Zij wachtte even en het was hem alsof hij een zachten snik hoorde, toen zij hem aankeek. Hij begreep, hoeveel moeite het haar kostte, om verder te schrijven.

,,Ik kwam hier om u."

,,Maar waarom?" vroeg hij op zachten en geruststellenden toon. ,,Zeg mij dan toch waarom!"

En in zijn ongeduld leunde hij halfweg over de tafel om de woorden te lezen, terwijl zij die schreef.

,,Ik ben hier vreemd," herhaalde zij. ,,Ik heb iemand noodig om mij te helpen. Ik hoorde bij toeval wie ge waart en ik was van plan u in uw hotel op te zoeken. Maar daar gekomen, durfde ik niet. Het was toen, dat ik u aan het raam zag. Even later kwaamt ge buiten en zag ik u hier binnen gaan. Onbekend met den aard van het huis, volgde ik u. Zoudt ge met mij mee willen gaan naar de plaats--waar ik verblijf houd?--Ik zal u dan mededeelen--"

Zij voltooide den volzin niet, maar haar blik was genoeg. Howland stond zwijgend op en greep naar zijn hoed.

,,Ik ga met u mee, Miss--" zei hij eenvoudig, als daagde hij haar uit om haar naam neer te schrijven. Zij glimlachte en een nieuwe blos kleurde haar wangen. Maar tegelijkertijd wendde zij zich om en liep zij snel de trap af.

,,Welk een schitterende avond!" riep hij.

Het meisje knikte en keek naar hem op. Haar gelaat reikte tot aan zijn schouder en het was alsof het in het witte licht van de sterren nog aan schoonheid won.

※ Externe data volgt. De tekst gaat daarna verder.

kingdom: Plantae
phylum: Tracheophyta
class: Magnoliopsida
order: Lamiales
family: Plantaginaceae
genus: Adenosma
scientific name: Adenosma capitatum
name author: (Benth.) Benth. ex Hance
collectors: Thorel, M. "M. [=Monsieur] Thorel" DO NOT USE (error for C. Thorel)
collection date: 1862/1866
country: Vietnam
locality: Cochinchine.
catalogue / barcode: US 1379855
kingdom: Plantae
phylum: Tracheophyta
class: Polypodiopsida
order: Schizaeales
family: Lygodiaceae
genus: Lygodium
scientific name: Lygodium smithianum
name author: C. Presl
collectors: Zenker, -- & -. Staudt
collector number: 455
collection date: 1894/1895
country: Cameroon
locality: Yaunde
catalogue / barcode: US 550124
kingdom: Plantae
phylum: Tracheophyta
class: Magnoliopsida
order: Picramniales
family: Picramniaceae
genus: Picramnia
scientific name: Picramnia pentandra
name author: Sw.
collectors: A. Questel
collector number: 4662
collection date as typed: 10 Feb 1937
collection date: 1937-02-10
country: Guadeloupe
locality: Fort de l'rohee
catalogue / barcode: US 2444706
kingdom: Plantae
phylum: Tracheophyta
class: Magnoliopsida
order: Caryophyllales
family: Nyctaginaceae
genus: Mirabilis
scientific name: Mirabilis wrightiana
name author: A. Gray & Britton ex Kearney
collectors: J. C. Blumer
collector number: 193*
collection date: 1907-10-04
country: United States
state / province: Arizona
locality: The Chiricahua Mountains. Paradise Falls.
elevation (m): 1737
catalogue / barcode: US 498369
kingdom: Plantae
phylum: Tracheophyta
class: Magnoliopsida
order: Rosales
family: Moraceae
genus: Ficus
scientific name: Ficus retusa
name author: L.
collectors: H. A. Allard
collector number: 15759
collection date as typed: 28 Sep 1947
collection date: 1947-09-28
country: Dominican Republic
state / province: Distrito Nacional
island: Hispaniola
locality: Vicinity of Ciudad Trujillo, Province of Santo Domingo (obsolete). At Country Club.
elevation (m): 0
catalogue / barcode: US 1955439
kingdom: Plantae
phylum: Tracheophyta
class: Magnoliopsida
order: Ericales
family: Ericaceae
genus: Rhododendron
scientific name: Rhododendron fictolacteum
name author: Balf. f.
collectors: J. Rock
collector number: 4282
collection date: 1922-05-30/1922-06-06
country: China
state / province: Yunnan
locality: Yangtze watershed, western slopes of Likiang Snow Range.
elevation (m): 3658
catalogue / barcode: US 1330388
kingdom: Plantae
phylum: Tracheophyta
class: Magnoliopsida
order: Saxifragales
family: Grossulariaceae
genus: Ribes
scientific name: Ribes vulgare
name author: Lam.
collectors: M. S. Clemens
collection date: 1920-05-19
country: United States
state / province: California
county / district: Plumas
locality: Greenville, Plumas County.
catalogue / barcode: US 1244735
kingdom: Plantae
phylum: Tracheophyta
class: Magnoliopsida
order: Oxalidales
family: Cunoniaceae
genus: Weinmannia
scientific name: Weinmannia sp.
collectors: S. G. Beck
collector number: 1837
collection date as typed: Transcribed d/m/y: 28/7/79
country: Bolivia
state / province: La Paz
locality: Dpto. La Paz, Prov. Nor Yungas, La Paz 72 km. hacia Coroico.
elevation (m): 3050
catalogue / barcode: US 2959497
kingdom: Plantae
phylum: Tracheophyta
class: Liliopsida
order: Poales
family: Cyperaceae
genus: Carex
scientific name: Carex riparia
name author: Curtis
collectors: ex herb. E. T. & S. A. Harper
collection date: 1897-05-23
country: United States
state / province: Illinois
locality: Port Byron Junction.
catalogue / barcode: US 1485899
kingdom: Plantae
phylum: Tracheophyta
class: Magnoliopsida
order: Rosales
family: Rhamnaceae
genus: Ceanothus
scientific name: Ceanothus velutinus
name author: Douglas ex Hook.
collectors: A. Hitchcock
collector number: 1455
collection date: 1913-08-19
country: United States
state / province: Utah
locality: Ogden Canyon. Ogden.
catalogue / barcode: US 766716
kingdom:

Zij zagen niet om. Geen van beiden hoorde den sluipenden tred van de mocassins, die hen op korten afstand volgden. Zij zagen niet de glinsterende oogen, niet het magere, donkere gelaat van Jean Croisset, den half-ras, toen zij voortsnelden in de richting van de Saskatchewan.

De Geheimzinnige Overval.

Howland was blij, dat hij voor het oogenblik niet hoefde te praten. Hij begon in te zien, dat dit avontuur wel een beetje heel kras was voor den man op wiens schouders de verantwoordelijkheid rustte voor een der grootste ondernemingen van zijn tijd. Hij wist, dat hij den volgenden morgen den trein van acht uur zou moeten halen, wilde hij dien dag doorreizen naar het terrein der werkzaamheden. Innerlijk was hij niet rustig en voelde hij vreemde gewaarwordingen, maar toch moest hij lachen als hij dacht aan wat Van Horn wel zou zeggen, wanneer die van dit alles hoorde. Hij keek naar zijn gezellin; hij zag den glans van de lokken, die onder het pelsmutsje uitkwamen, hij bestudeerde den zachten omtrek van wang en kin en hij merkte als terloops op, dat het bovengedeelte van haar hoofd zich juist op ??n lijn bevond met zijn sigaar. Hij vroeg zichzelf herhaaldelijk af of hij zich niet mal aanstelde. Zoo ja, dan troostte hij zich met de gedachte, dat hij er ten minste voor beloond werd. Deze avond in Prince Albert zou niet zoo oninteressant zijn, als hij eerst had gevreesd.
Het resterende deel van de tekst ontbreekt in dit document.